I’m very new to Python and Julia and the tools for Data Science. In work, we need to put terabytes of data in a discoverable and easily queryable format. The tools i want to test are Dremio vs Azure Data Lake as Sql Layer over Parquet files. I want to copy the data to parquet files because it can be read from many tools (including both mentioned and Pandas and Julia). We are searching the best way. In Python, i can now read the table filtering by a range of days, and save that to a Parquet file. The steps i use are:

  1. Extract the data with Turbodbc and save the rows to a numpy array.
  2. Convert the numpy array to Arrow with PyArrow.
  3. Save the Arrow table as a Parquet file.

The problem with these steps is the memory usage. If i want to save 1 millions rows to each Parquet file, all rows are converted to numpy array, then to Arrow and then to Parquet. I’m using Windows, in Linux, its possible to skip the conversion to numpy. So, when i’m using 4 threads to extract the rows in parallel, the memory consumption is of 5-6 GB . It’s too much for me. I must use Windows because i want to teach others to do the same, but Linux is not a option in owns laptops.

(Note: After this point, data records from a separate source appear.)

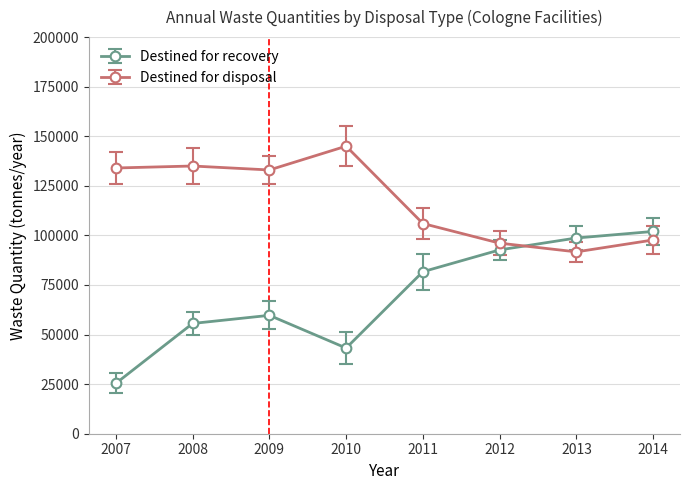

The value of Destined for disposal at 2012 is 96100. True or false?

True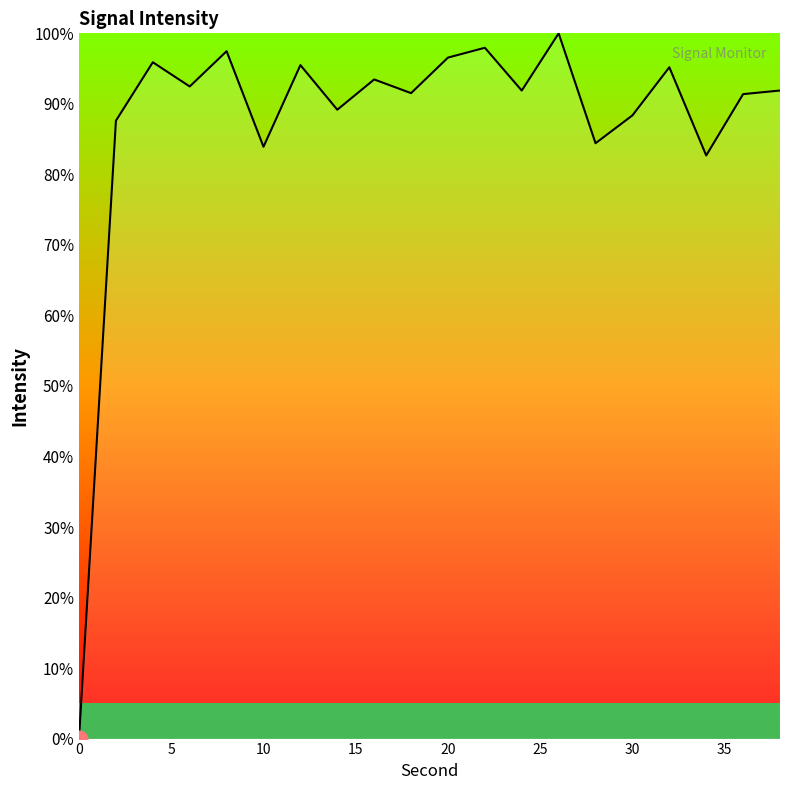

How many positive values are there?

19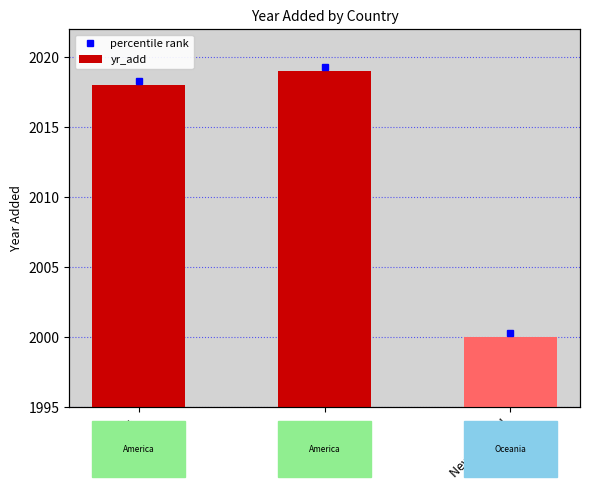

What is the label of the 3rd bar from the left?

New Zealand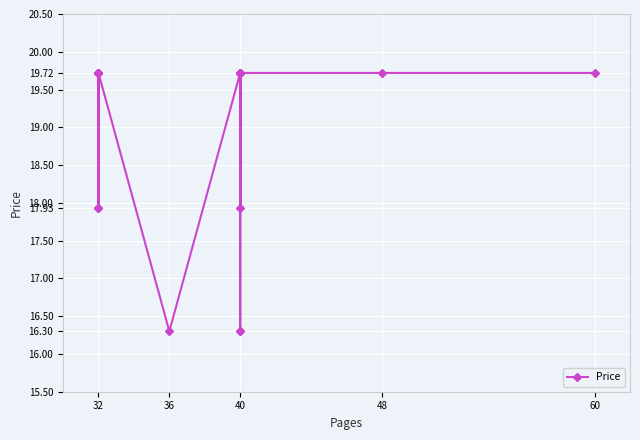

How many series are shown in this chart?

1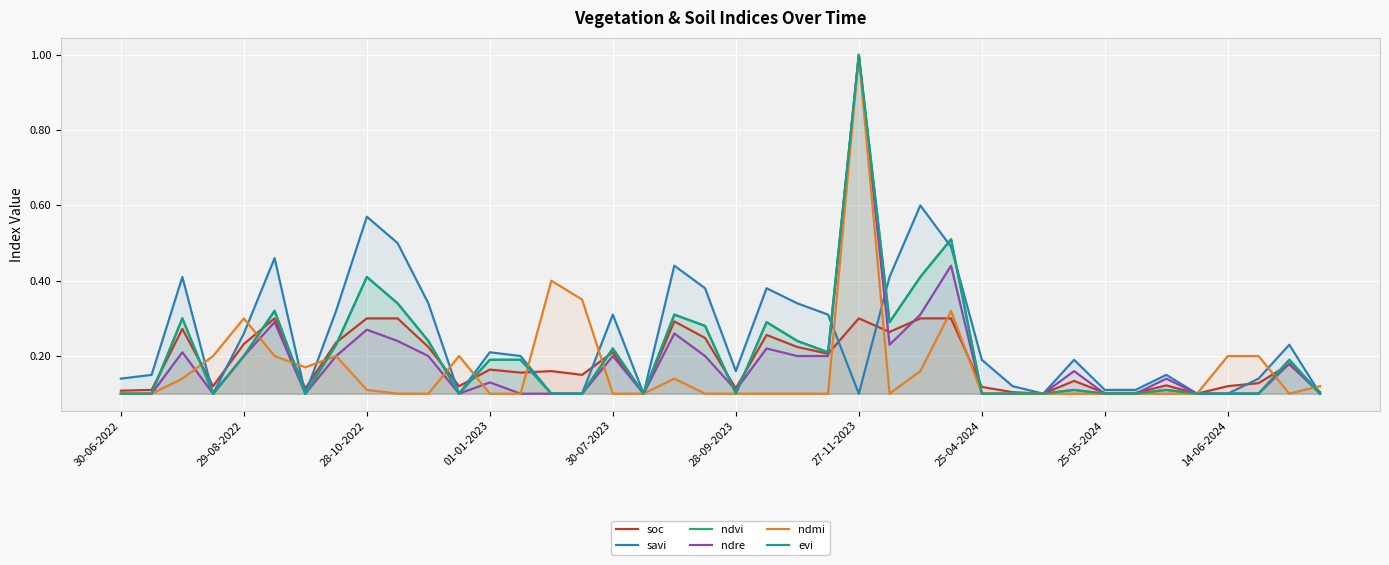

Which series has the largest total across all categories?

savi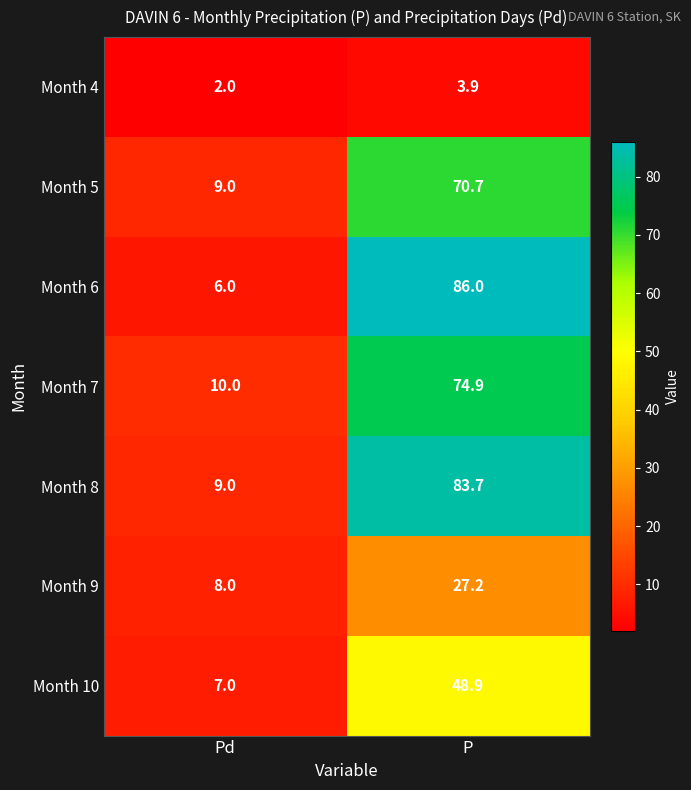

At P, list the series in order from largest to smallest.

Month 6, Month 8, Month 7, Month 5, Month 10, Month 9, Month 4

Sorry for the large introduction and my English. The question is:

Currently, can i use Julia to replace the three steps, and extract fast and efficiently billions of rows from Sql Server to Parquet, and continue my exploration of tools?


#2

A couple of days ago I described how to read data from PostgreSQL using Spark.jl. If you manage to do the same thing with SQL Server, saving the result to Parquet is a matter of a single call to write_parquet(). At the moment documentation of Spark.jl is very limited, so don’t hesitate to ask questions.

Alternatively, you can query SQL server with whatever tools you like (e.g. JDBC.jl or ODBC.jl) and write it using Parquet.jl, although I’m don’t their current state and suitability.